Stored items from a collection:
+ + + +
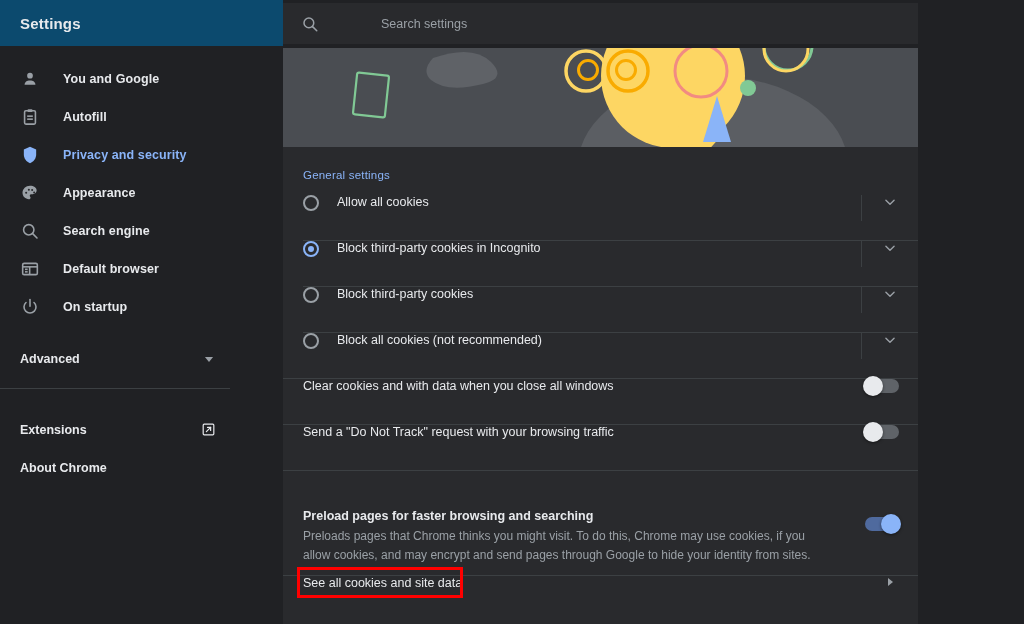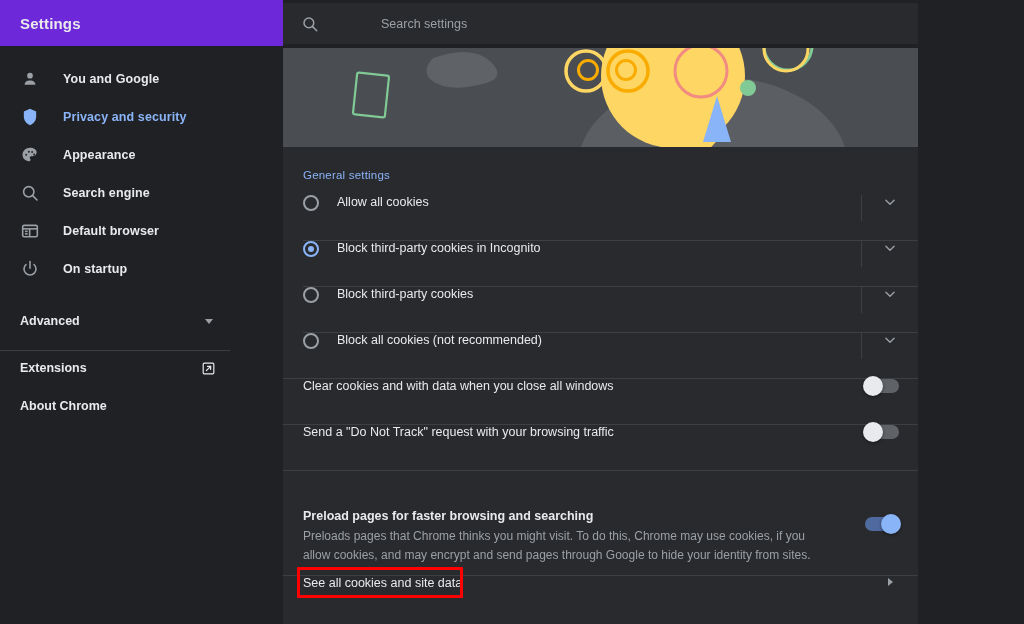--- a/index.html
+++ b/index.html
@@ -11,21 +11,21 @@
   }
   .app { position: relative; width: 1024px; height: 624px; background: #202124; }
 
   
   .topbar {
     position: absolute; left: 0; top: 0; width: 1024px; height: 46px;
     background: #202124;
   }
   .topbar-left {
     position: absolute; left: 0; top: 0; width: 283px; height: 46px;
-    background: #6d28d9; display: flex; align-items: center;
+    background: #0c4a6e; display: flex; align-items: center;
   }
   .settings-title {
     margin-left: 20px; color: #e8eaed; font-size: 15px; font-weight: bold;
     letter-spacing: .2px;
   }
   .searchbox {
     position: absolute; left: 283px; top: 3px; width: 635px; height: 41px;
     background: #292a2d; display: flex; align-items: center; gap: 48px;
   }
   .search-icon { margin-left: 18px; width: 18px; height: 18px; display:block; }
@@ -62,21 +62,21 @@
   }
   .advanced-label {
     font-size: 12.5px; font-weight: bold; color: #e8eaed; flex: 1;
   }
   .caret-down { width: 14px; height: 14px; display:block; color: #9aa0a6; }
 
   .nav-divider {
     height: 1px; background: #3c4043; margin: 10px 8px 10px 0; width: 230px;
   }
   .plain-row {
-    display: flex; align-items: flex-start; height: 38px;
+    display: flex; align-items: flex-end; height: 38px;
     padding: 0 22px 0 20px; cursor: pointer;
   }
   .plain-label { font-size: 12.5px; font-weight: bold; color: #e8eaed; flex: 1; }
   .ext-ico { width: 15px; height: 15px; display:block; color:#e8eaed; }
 
   
   .content {
     position: absolute; left: 283px; top: 48px; width: 635px; height: 578px;
     background: #202124;
   }
@@ -180,20 +180,29 @@
   <nav class="sidebar">
 
     <div class="nav-item">
       <svg class="nav-ico" viewBox="0 0 24 24" fill="currentColor">
         <circle cx="12" cy="8" r="3.4"></circle>
           <path d="M5.5 19c0-3.4 2.9-5.2 6.5-5.2S18.5 15.6 18.5 19z"></path>
       </svg>
       <span class="nav-label">You and Google</span>
     </div>
 
+    <div class="nav-item">
+      <svg class="nav-ico" viewBox="0 0 24 24" fill="none" stroke="currentColor" stroke-width="1.9">
+        <rect x="5.5" y="4.5" width="13" height="16" rx="1.6"></rect>
+        <rect x="9" y="2.6" width="6" height="3.4" rx="1.1" fill="currentColor" stroke="none"></rect>
+        <line x1="8.6" y1="11" x2="15.4" y2="11"></line>
+          <line x1="8.6" y1="14.6" x2="15.4" y2="14.6"></line>
+      </svg>
+      <span class="nav-label">Autofill</span>
+    </div>
 
     <div class="nav-item active">
       <svg class="nav-ico" viewBox="0 0 24 24" fill="currentColor">
         <path d="M12 2.2 4.6 5.3v6.1c0 4.7 3.1 9 7.4 10.4 4.3-1.4 7.4-5.7 7.4-10.4V5.3z"></path>
       </svg>
       <span class="nav-label">Privacy and security</span>
     </div>
 
     <div class="nav-item">
       <svg class="nav-ico" viewBox="0 0 24 24" fill="currentColor">

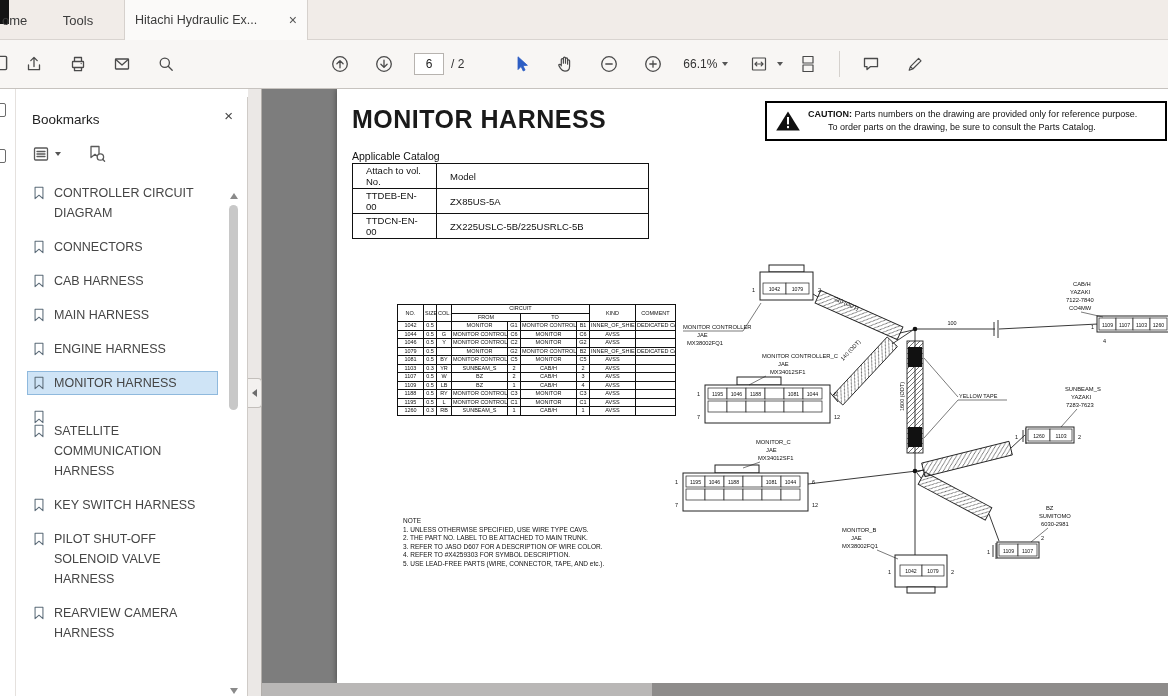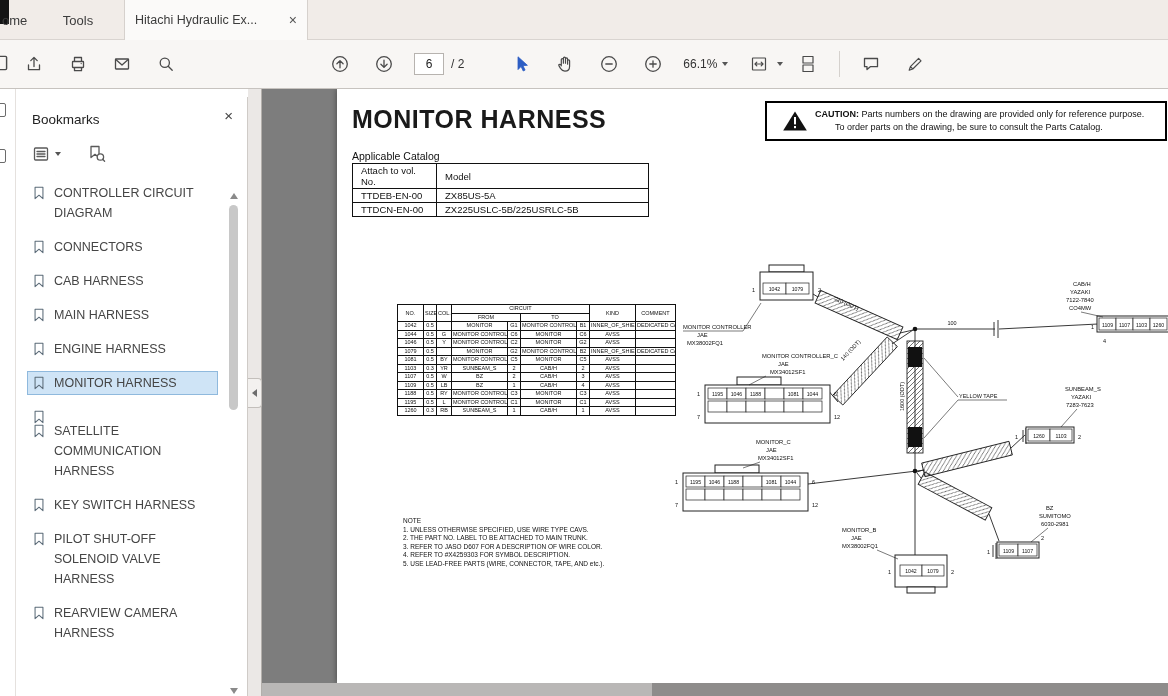--- a/index.html
+++ b/index.html
@@ -55,27 +55,27 @@
   .tri-left{width:0;height:0;border-top:4.5px solid transparent;border-bottom:4.5px solid transparent;border-right:5px solid #6d6d6d;}
 
   
   .doc-area{position:absolute;left:262px;top:89px;width:906px;height:607px;background:#7d7d7d;overflow:hidden;}
   .page{position:absolute;left:75px;top:0;width:840px;height:594px;background:#fff;box-shadow:0 0 6px rgba(0,0,0,.45);}
   .h-scroll{position:absolute;left:0;bottom:0;width:906px;height:13px;background:#b9b7b6;}
   .h-thumb{position:absolute;left:43%;top:0;width:57%;height:13px;background:#8e8c8b;}
 
   
   .pg-title{position:absolute;left:15px;top:16px;font-size:25px;font-weight:700;color:#1a1a1a;letter-spacing:.5px;}
-  .caution-box{position:absolute;left:428px;top:12px;width:402px;height:40px;border:2px solid #000;display:flex;align-items:center;gap:7px;padding:2px 15px;background:#fff;}
+  .caution-box{position:absolute;left:428px;top:12px;width:402px;height:40px;border:2px solid #000;display:flex;align-items:center;gap:7px;padding:2px 8px;background:#fff;}
   .caution-text{font-size:9px;line-height:1.45;color:#111;}
   .caution-text b{font-weight:700;}
   .caution-l2{margin-left:20px;}
   .am-caption{position:absolute;left:15px;top:61px;font-size:10.5px;color:#111;}
   .am-table{position:absolute;left:15px;top:74px;border-collapse:collapse;font-size:9.5px;color:#111;}
-  .am-table th,.am-table td{border:1px solid #111;padding:1px 8px;font-weight:400;text-align:left;height:13px;}
+  .am-table th,.am-table td{border:1px solid #111;padding:1px 13px;font-weight:400;text-align:left;height:13px;}
   .am-col1{width:84px;}.am-col2{width:212px;}
 
   .wire-table{position:absolute;left:60px;top:215px;border-collapse:collapse;table-layout:fixed;width:278px;font-size:5.5px;color:#111;}
   .wire-table th,.wire-table td{border:0.8px solid #111;padding:0 1px;font-weight:400;text-align:center;height:8.5px;line-height:1.2;overflow:hidden;white-space:nowrap;}
 
   .notes{position:absolute;left:66px;top:428px;font-size:6.5px;line-height:8.5px;color:#111;}
 
   svg.diagram{position:absolute;inset:0;width:840px;height:594px;}
   svg.diagram text{fill:#111;font-family:"Liberation Sans",sans-serif;}
   .dl{font-size:5.8px;}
+ + + +
Without the pictures, reproduce every record exactly as it appears above.

Task answer
--- a/index.html
+++ b/index.html
@@ -11,21 +11,21 @@
   }
   .app { position: relative; width: 1024px; height: 624px; background: #202124; }
 
   
   .topbar {
     position: absolute; left: 0; top: 0; width: 1024px; height: 46px;
     background: #202124;
   }
   .topbar-left {
     position: absolute; left: 0; top: 0; width: 283px; height: 46px;
-    background: #6d28d9; display: flex; align-items: center;
+    background: #0c4a6e; display: flex; align-items: center;
   }
   .settings-title {
     margin-left: 20px; color: #e8eaed; font-size: 15px; font-weight: bold;
     letter-spacing: .2px;
   }
   .searchbox {
     position: absolute; left: 283px; top: 3px; width: 635px; height: 41px;
     background: #292a2d; display: flex; align-items: center; gap: 48px;
   }
   .search-icon { margin-left: 18px; width: 18px; height: 18px; display:block; }
@@ -62,21 +62,21 @@
   }
   .advanced-label {
     font-size: 12.5px; font-weight: bold; color: #e8eaed; flex: 1;
   }
   .caret-down { width: 14px; height: 14px; display:block; color: #9aa0a6; }
 
   .nav-divider {
     height: 1px; background: #3c4043; margin: 10px 8px 10px 0; width: 230px;
   }
   .plain-row {
-    display: flex; align-items: flex-start; height: 38px;
+    display: flex; align-items: flex-end; height: 38px;
     padding: 0 22px 0 20px; cursor: pointer;
   }
   .plain-label { font-size: 12.5px; font-weight: bold; color: #e8eaed; flex: 1; }
   .ext-ico { width: 15px; height: 15px; display:block; color:#e8eaed; }
 
   
   .content {
     position: absolute; left: 283px; top: 48px; width: 635px; height: 578px;
     background: #202124;
   }
@@ -180,20 +180,29 @@
   <nav class="sidebar">
 
     <div class="nav-item">
       <svg class="nav-ico" viewBox="0 0 24 24" fill="currentColor">
         <circle cx="12" cy="8" r="3.4"></circle>
           <path d="M5.5 19c0-3.4 2.9-5.2 6.5-5.2S18.5 15.6 18.5 19z"></path>
       </svg>
       <span class="nav-label">You and Google</span>
     </div>
 
+    <div class="nav-item">
+      <svg class="nav-ico" viewBox="0 0 24 24" fill="none" stroke="currentColor" stroke-width="1.9">
+        <rect x="5.5" y="4.5" width="13" height="16" rx="1.6"></rect>
+        <rect x="9" y="2.6" width="6" height="3.4" rx="1.1" fill="currentColor" stroke="none"></rect>
+        <line x1="8.6" y1="11" x2="15.4" y2="11"></line>
+          <line x1="8.6" y1="14.6" x2="15.4" y2="14.6"></line>
+      </svg>
+      <span class="nav-label">Autofill</span>
+    </div>
 
     <div class="nav-item active">
       <svg class="nav-ico" viewBox="0 0 24 24" fill="currentColor">
         <path d="M12 2.2 4.6 5.3v6.1c0 4.7 3.1 9 7.4 10.4 4.3-1.4 7.4-5.7 7.4-10.4V5.3z"></path>
       </svg>
       <span class="nav-label">Privacy and security</span>
     </div>
 
     <div class="nav-item">
       <svg class="nav-ico" viewBox="0 0 24 24" fill="currentColor">

--- a/index.html
+++ b/index.html
@@ -55,27 +55,27 @@
   .tri-left{width:0;height:0;border-top:4.5px solid transparent;border-bottom:4.5px solid transparent;border-right:5px solid #6d6d6d;}
 
   
   .doc-area{position:absolute;left:262px;top:89px;width:906px;height:607px;background:#7d7d7d;overflow:hidden;}
   .page{position:absolute;left:75px;top:0;width:840px;height:594px;background:#fff;box-shadow:0 0 6px rgba(0,0,0,.45);}
   .h-scroll{position:absolute;left:0;bottom:0;width:906px;height:13px;background:#b9b7b6;}
   .h-thumb{position:absolute;left:43%;top:0;width:57%;height:13px;background:#8e8c8b;}
 
   
   .pg-title{position:absolute;left:15px;top:16px;font-size:25px;font-weight:700;color:#1a1a1a;letter-spacing:.5px;}
-  .caution-box{position:absolute;left:428px;top:12px;width:402px;height:40px;border:2px solid #000;display:flex;align-items:center;gap:7px;padding:2px 15px;background:#fff;}
+  .caution-box{position:absolute;left:428px;top:12px;width:402px;height:40px;border:2px solid #000;display:flex;align-items:center;gap:7px;padding:2px 8px;background:#fff;}
   .caution-text{font-size:9px;line-height:1.45;color:#111;}
   .caution-text b{font-weight:700;}
   .caution-l2{margin-left:20px;}
   .am-caption{position:absolute;left:15px;top:61px;font-size:10.5px;color:#111;}
   .am-table{position:absolute;left:15px;top:74px;border-collapse:collapse;font-size:9.5px;color:#111;}
-  .am-table th,.am-table td{border:1px solid #111;padding:1px 8px;font-weight:400;text-align:left;height:13px;}
+  .am-table th,.am-table td{border:1px solid #111;padding:1px 13px;font-weight:400;text-align:left;height:13px;}
   .am-col1{width:84px;}.am-col2{width:212px;}
 
   .wire-table{position:absolute;left:60px;top:215px;border-collapse:collapse;table-layout:fixed;width:278px;font-size:5.5px;color:#111;}
   .wire-table th,.wire-table td{border:0.8px solid #111;padding:0 1px;font-weight:400;text-align:center;height:8.5px;line-height:1.2;overflow:hidden;white-space:nowrap;}
 
   .notes{position:absolute;left:66px;top:428px;font-size:6.5px;line-height:8.5px;color:#111;}
 
   svg.diagram{position:absolute;inset:0;width:840px;height:594px;}
   svg.diagram text{fill:#111;font-family:"Liberation Sans",sans-serif;}
   .dl{font-size:5.8px;}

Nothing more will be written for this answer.